Ranieri, if I am not mistaken, spoke of Makelele having batteries in his shorts. He used the same phrase for Kante.
Why would he let him go? Because there is a price for everything, and everyone.
Kante had a buyout clause of £22 million. But the Foxes will get so much more, reportedly as high as £32 million because a Chinese club competed with the Blues for his signature.
And Kante will get more than the £100,000 a week Leicester offered to keep him. Chelsea's deal on the table is said to be £150,000 a week.
It is possible that Walsh and Ranieri have between them identified Kante's successor. Earlier this month, Leicester paid £13 million to sign Nampalys Mendy, a defensive midfielder from Nice.
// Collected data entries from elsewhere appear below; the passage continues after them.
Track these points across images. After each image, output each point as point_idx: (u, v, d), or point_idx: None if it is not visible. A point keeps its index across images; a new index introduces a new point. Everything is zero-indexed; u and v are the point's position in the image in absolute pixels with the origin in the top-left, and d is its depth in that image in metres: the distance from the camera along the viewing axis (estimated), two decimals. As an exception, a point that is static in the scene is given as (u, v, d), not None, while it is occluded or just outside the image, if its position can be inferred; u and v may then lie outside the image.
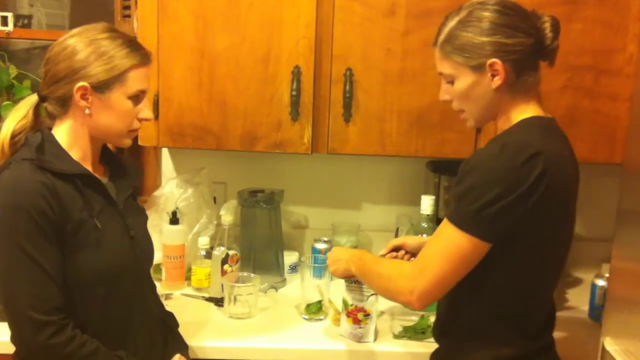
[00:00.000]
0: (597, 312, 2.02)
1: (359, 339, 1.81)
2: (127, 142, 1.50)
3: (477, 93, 1.43)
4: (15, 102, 2.44)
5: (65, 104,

They also acquired an attacking midfielder/striker, the Nigerian Ahmed Musa, from CSKA Moscow. And last January, perhaps in case Mahrez is tempted away, Leicester bought a fast, exciting winger - Demarai Gray from Birmingham City.
Any newcomer has to fit the dressing room ethos that Ranieri fostered. But it was there under the previous manager Nigel Pearson (now with Derby County), and was built with the help of Walsh.
Spotting talent is half the challenge. Knowing the character of players, assessing how they might fit into Leicester's core value that the team is greater than the egos of individuals, is the real reason why the Foxes outran the big boys last season.
Ranieri said he had never seen such a team spirit as the one he found when he arrived at Leicester - his 16th managerial move across five countries.
Sustaining that spirit, while replacing the batteries, is his intriguing task now.